• What this task involves: Without any of the pictures, set down the data below exactly.

[Stored data entries]
▬▬▬▬▬▬▬▬▬▬

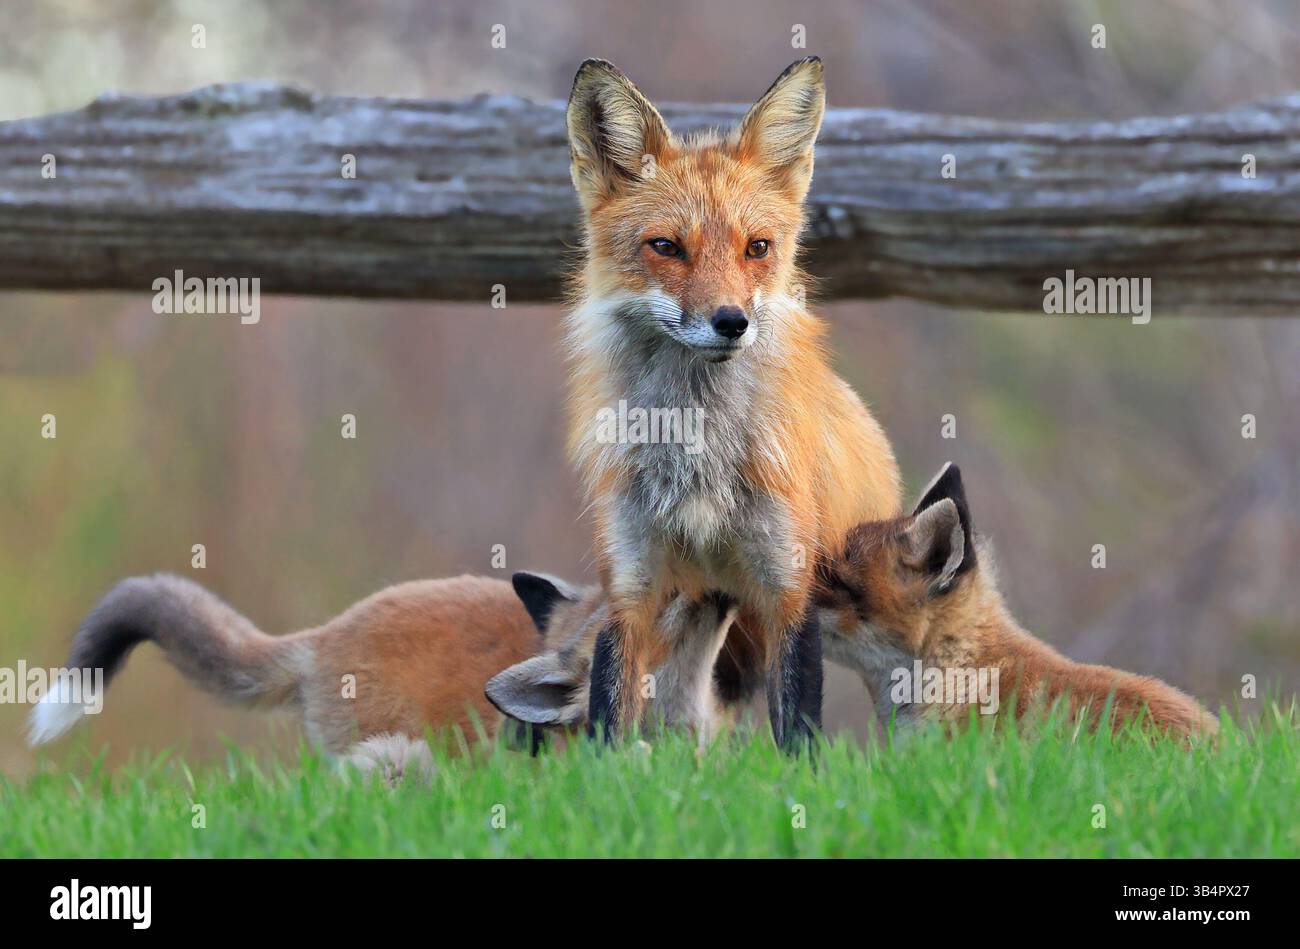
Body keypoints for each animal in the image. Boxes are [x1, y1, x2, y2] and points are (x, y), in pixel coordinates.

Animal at [563, 56, 901, 751]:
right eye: (666, 247)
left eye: (757, 248)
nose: (732, 322)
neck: (700, 455)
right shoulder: (630, 585)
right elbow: (607, 722)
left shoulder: (787, 590)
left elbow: (797, 735)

▬▬▬▬▬▬▬▬▬▬

• Answer to the exercise:
Body keypoints for each animal in the image. Boxes are [x1, y1, x2, y2] and points are (x, y), in pixel coordinates.

Animal at [563, 56, 901, 751]:
right eye: (666, 247)
left eye: (757, 248)
nose: (732, 322)
neck: (700, 455)
right shoulder: (630, 585)
right elbow: (607, 722)
left shoulder: (787, 590)
left elbow: (797, 735)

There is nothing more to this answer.